_Directions for this task_: In the items, copy out the lines from the one holding "nomination of Dáil Éireann, appoint" through the one holding "Houses of the Oireachtas.\", inclusive, with every "President" replaced by "Head of State" and nothing else changed.

_Given records_:

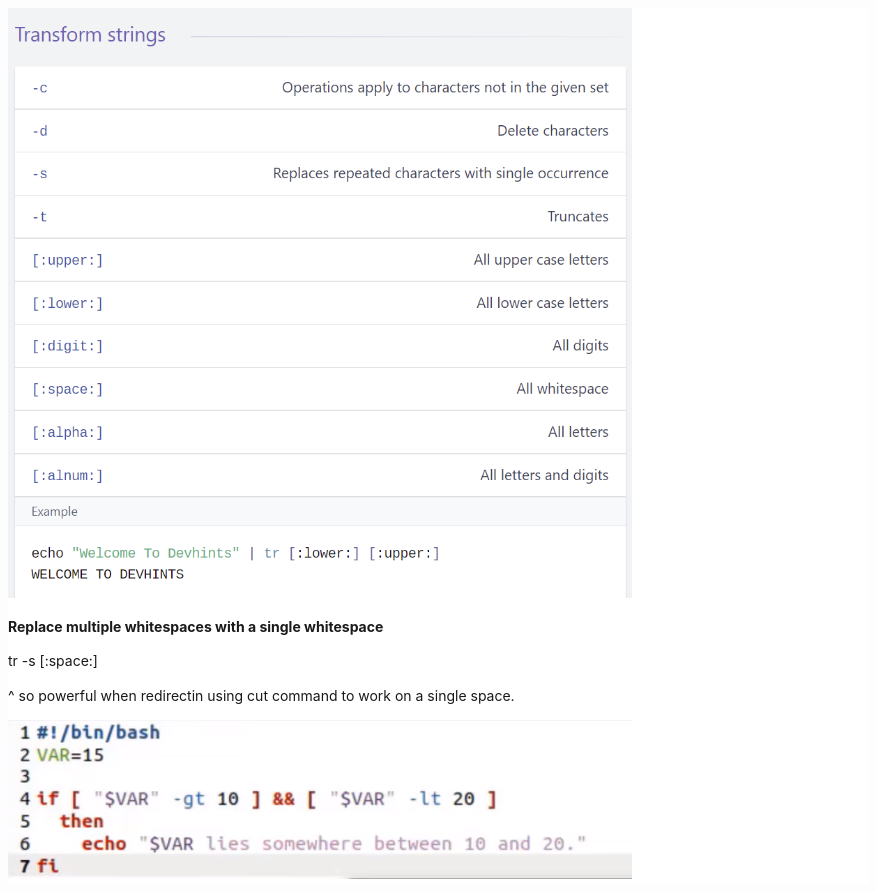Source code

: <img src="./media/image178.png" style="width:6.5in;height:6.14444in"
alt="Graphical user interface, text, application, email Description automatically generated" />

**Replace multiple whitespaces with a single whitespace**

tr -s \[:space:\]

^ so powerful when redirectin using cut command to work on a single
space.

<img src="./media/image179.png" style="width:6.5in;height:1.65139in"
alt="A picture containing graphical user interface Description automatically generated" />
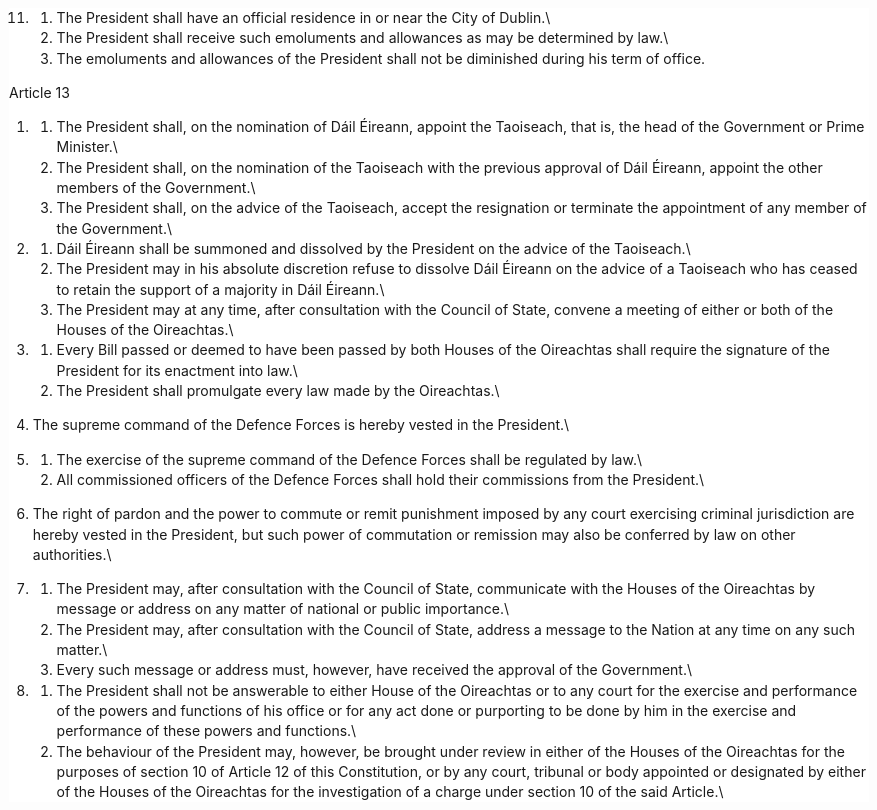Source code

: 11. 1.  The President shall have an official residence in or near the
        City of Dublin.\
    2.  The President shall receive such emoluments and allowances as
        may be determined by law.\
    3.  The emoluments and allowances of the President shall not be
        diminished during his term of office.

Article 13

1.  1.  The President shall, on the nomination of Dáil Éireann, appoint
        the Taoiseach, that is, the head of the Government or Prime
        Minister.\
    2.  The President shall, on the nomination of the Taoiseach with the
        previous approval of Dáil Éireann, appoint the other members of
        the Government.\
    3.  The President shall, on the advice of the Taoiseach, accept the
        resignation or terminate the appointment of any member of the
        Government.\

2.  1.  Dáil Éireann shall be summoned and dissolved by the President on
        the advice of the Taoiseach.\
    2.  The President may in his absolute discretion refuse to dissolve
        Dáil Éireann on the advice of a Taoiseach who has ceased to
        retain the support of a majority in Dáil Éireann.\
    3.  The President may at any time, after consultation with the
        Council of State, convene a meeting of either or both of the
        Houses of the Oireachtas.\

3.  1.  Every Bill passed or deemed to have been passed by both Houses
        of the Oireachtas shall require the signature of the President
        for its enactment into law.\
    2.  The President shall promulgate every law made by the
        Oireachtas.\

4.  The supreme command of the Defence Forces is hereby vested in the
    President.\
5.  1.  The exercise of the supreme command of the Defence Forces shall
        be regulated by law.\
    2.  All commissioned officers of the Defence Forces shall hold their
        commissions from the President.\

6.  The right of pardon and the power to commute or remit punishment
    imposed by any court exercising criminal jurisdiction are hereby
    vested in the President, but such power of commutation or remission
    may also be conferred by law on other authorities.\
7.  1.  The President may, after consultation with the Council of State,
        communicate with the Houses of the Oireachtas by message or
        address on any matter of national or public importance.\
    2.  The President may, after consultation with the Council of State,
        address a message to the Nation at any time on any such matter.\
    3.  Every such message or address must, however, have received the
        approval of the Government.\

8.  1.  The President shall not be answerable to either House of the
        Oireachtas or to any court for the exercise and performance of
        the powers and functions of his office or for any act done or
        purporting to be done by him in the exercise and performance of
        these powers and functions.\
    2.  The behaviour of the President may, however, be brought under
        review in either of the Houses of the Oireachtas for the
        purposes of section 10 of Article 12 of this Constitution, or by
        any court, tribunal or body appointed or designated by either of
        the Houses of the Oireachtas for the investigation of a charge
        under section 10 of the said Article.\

_Reply_:
1.  1.  The Head of State shall, on the nomination of Dáil Éireann, appoint
        the Taoiseach, that is, the head of the Government or Prime
        Minister.\
    2.  The Head of State shall, on the nomination of the Taoiseach with the
        previous approval of Dáil Éireann, appoint the other members of
        the Government.\
    3.  The Head of State shall, on the advice of the Taoiseach, accept the
        resignation or terminate the appointment of any member of the
        Government.\

2.  1.  Dáil Éireann shall be summoned and dissolved by the Head of State on
        the advice of the Taoiseach.\
    2.  The Head of State may in his absolute discretion refuse to dissolve
        Dáil Éireann on the advice of a Taoiseach who has ceased to
        retain the support of a majority in Dáil Éireann.\
    3.  The Head of State may at any time, after consultation with the
        Council of State, convene a meeting of either or both of the
        Houses of the Oireachtas.\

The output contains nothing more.